I dont think a Hash is neccessary for this - it seems like a simple data-step will do the trick. This might prevent you (or the next programmer who comes across your code) from needing to 're-read and do research' in order to understand it.

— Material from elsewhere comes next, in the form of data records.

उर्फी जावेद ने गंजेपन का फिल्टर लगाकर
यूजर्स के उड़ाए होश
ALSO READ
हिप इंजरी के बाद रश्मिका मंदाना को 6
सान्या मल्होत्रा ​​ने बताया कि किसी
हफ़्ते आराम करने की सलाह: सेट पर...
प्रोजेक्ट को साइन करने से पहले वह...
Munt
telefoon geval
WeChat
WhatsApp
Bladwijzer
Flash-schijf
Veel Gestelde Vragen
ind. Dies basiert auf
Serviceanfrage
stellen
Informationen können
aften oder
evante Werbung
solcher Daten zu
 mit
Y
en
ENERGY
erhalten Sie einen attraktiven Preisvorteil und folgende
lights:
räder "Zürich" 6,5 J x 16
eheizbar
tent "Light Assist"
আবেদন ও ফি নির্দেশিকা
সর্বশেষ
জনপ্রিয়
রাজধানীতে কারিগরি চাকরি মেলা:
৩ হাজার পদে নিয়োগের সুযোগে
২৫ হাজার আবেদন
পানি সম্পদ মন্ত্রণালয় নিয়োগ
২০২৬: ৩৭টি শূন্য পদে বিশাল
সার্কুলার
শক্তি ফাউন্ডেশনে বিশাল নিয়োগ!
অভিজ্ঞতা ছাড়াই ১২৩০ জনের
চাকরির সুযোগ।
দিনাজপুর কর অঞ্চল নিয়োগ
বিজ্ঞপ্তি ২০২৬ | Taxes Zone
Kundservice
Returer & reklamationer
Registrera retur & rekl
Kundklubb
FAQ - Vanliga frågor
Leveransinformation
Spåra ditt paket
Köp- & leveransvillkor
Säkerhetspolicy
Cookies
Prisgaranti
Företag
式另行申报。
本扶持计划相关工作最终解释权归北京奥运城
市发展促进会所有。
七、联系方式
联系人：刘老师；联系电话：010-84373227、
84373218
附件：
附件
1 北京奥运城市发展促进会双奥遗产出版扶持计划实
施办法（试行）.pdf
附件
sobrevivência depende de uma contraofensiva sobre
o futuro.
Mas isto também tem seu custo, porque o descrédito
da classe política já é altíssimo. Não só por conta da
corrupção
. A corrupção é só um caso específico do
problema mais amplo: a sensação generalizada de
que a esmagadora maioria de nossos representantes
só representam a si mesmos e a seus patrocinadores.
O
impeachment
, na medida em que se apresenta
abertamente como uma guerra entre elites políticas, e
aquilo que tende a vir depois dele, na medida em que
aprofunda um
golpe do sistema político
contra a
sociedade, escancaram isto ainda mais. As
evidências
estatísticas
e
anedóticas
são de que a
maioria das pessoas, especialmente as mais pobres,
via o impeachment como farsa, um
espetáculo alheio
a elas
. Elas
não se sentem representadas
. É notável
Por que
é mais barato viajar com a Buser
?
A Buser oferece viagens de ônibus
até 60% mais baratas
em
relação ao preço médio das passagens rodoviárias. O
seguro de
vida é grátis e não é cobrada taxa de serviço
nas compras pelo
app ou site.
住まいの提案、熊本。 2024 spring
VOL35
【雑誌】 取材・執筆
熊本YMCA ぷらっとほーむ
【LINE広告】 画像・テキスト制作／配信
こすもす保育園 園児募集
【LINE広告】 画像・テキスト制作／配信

I think the following will work:
data have;
informat Item_Type $1. Date Event_1_dt mmddyy9. Event_2_flg Event_3_flg 8.;
infile datalines dsd dlm=',';
format Date Event_1_dt date9.;
input Item_Type Date Event_1_dt Event_2_flg Event_3_flg;
datalines;
A,1/1/2014,1/2/2014,1,1
A,1/2/2014,1/2/2014,0,1
A,1/3/2014,1/8/2014,1,0
B,1/1/2014,1/2/2014,1,0
B,1/2/2014,1/5/2014,1,0
B,1/3/2014,1/4/2014,1,1
B,1/4/2014,1/5/2014,0,1
B,1/5/2014,,1,1
B,1/6/2014,1/7/2014,1,1
;
data want2 (drop=_: );
set have;
by ITEM_Type;
length _Alldts_event2 _Alldts_event3 $20000;
retain _Alldts_event2 _Alldts_event3;
*Clear _ALLDTS for each ITEM_TYPE;
if first.ITEM_type then Do;
_Alldts_event2 = "";
_Alldts_event3 = "";
END;
*If event is flagged, concatenate the Event_1_dt to the ALLDTS variable;
if event_2_flg = 1 Then _Alldts_event2 = catx(" ", _Alldts_event2,Event_1_dt);
if event_3_flg = 1 Then _Alldts_event3 = catx(" ", _Alldts_event3,Event_1_dt);
_numWords2 = COUNTW(_Alldts_event2);
_numWords3 = COUNTW(_Alldts_event3);
*Loop through alldates, count the number that are < the current records date;
cnt2=0;
do _i = 1 to _NumWords2;
_tempDate = input(scan(_Alldts_event2,_i),Best12.);
if _tempDate < date Then cnt2=cnt2+1;
end;
cnt3=0;
do _i = 1 to _NumWords3;
_tempDate = input(scan(_Alldts_event3,_i),Best12.);
if _tempDate < date Then cnt3=cnt3+1;
end;
run;
I believe the Hash may be faster, but you'll have to decide on what tradeoff of comprehensibility/performance is appropriate.